[Text segment]
_____
Bug 2748

Summary: Cancel from printf not calling the cancel handler
Product: glibc Reporter: Steven Munroe <sjmunroe>
Component: nptlAssignee: Ulrich Drepper <drepper.fsp>
Status: RESOLVED WORKSFORME    
Severity: critical CC: amodra, bergner, glibc-bugs
Priority: P1 Flags: fweimer: security-
Version: 2.4   
Target Milestone: ---   
Host: Target:
Build: Last reconfirmed:
Attachments: C++ test case the demonstrats the problem
A C version of the test case.
glibc-bz2748.patch

Description Steven Munroe 2006-06-09 22:09:57 UTC
Found this problem debug failure reported by our cluster team. If we are
PTHREAD_CANCEL_ENABLE, PTHREAD_CANCEL_DEFERRED and pthread_cancel is called
while a thread is waiting on a pthread_rwlock the cancelation will be defered
until the threads wakes up (whoever is holding the lock does
pthread_rwlock_unlock(). 

In this case the thread holding the lock is signaled, runs its cancle handler
and unlocks. One of the waiting threads wakes up and calls printf (which is a
cancellation point). We expect printf (vfprintf) to detect that cancellation is
pending and initiate cancel handling (including calling this threads cancel
handler).

Instead we that thread exiting prematurely (from start_thread,
__exit_thread_inline(0). This leave other threads hung waiting on the
pthread_rwlock and the main thread waiting on pthread_join.
_____
[Material provided]

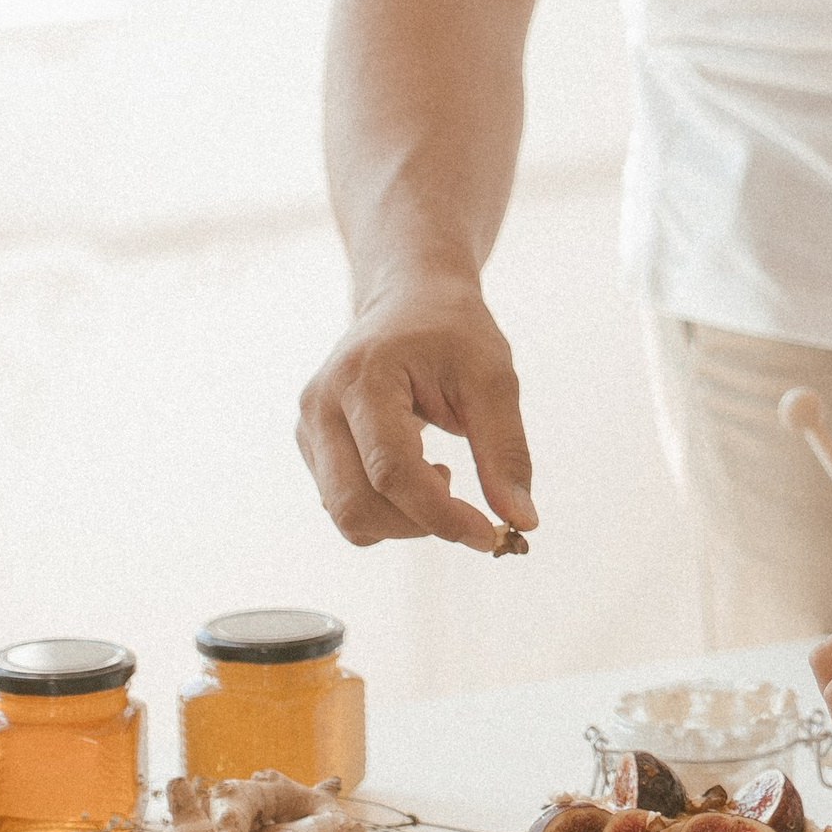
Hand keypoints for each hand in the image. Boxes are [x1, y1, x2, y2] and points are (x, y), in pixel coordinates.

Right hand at [296, 274, 535, 550]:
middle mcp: (321, 406)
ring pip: (346, 515)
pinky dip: (387, 508)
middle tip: (467, 502)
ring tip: (440, 472)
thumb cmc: (454, 331)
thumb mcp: (494, 380)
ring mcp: (308, 428)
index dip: (442, 515)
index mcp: (364, 378)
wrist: (410, 297)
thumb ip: (506, 452)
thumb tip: (522, 521)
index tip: (490, 534)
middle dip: (420, 525)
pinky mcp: (311, 445)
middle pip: (356, 506)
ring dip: (403, 519)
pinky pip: (343, 504)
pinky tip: (416, 469)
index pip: (393, 472)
_____
[Your tasks]
• A. In the bug report, copy everything from "In this case" down to "waiting on pthread_join.", switching "pthread_join" to "pthread_timedjoin_np".
• B. Pick up the bug report on the printf cancellation problem after its final sentence and keep writing it.
The records aren't needed for this.

[Exercise responses]
• A.
In this case the thread holding the lock is signaled, runs its cancle handler
and unlocks. One of the waiting threads wakes up and calls printf (which is a
cancellation point). We expect printf (vfprintf) to detect that cancellation is
pending and initiate cancel handling (including calling this threads cancel
handler).

Instead we that thread exiting prematurely (from start_thread,
__exit_thread_inline(0). This leave other threads hung waiting on the
pthread_rwlock and the main thread waiting on pthread_timedjoin_np.

• B.
Comment 1 Steven Munroe 2006-06-09 22:13:16 UTC
Created attachment 1073 [details]
C++ test case the demonstrats the problem

Compile with:

g++ -g -O0 thct_wrl2.C -lpthread -o thct_wrl2

Run with:

THCT_USE_CANCEL=1 ./thct_wrl2 4
Comment 2 Steven Munroe 2006-06-09 22:18:38 UTC
So far I have verified this failure on the recent GLIBC (cvs from 06/08/2006)
for ia32 (i586), powerpc32 and powerpc64. We dom't see the failure on X86_64. I
don't have access to other platforms at this time.

It don't see failures on any platforms for glibc-2.3.3 or glibc-2.3.4. Have not
looked at 2.3.5 or 2.3.6.
Comment 3 Steven Munroe 2006-06-09 22:27:27 UTC
Looks like we get into vfprintf which calls _pthread_cleanup_pop_restore() which
detects the defered cancellation and we fail into CANCELLATION_P (self). This
ends up calling pthread_unwind which (atleast for powerpc) ends up in the libgcc
unwind code. This where things go badly,
Comment 4 Peter Bergner 2006-06-13 21:45:37 UTC
Created attachment 1085 [details]
A C version of the test case.

Here is a C version of the test case with the problematic source extracted into
its own source file (bug.c).  Compiling bug.c with -fexceptions is all that is
needed to recreate the problem.  This does fail as a 32-bit x86 app as well as
32-bit and 64-bit ppc apps.  With this test case, you no longer need to set the
env var.

  linux% ./thct_wrl2 8

The code we're having problems with from bug.c is:

void thd_thread_2 (unsigned int ndx)
{
  pthread_cleanup_push ((void (*)(void*))thd_cleanup, &ndx);
  thread_body(ndx);
  pthread_cleanup_pop (1);
}

This test case does seem to work with older glibcs (eg, 2.3.4).
Comment 5 Jakub Jelinek 2007-03-28 17:17:55 UTC
The problem is that many functions don't have .eh_frame unwind info generated.
There are 2 ways how to solve this, one is to build the whole libc with
-fasynchronous-unwind-tables (that's e.g. what Fedora 7 is doing and what e.g.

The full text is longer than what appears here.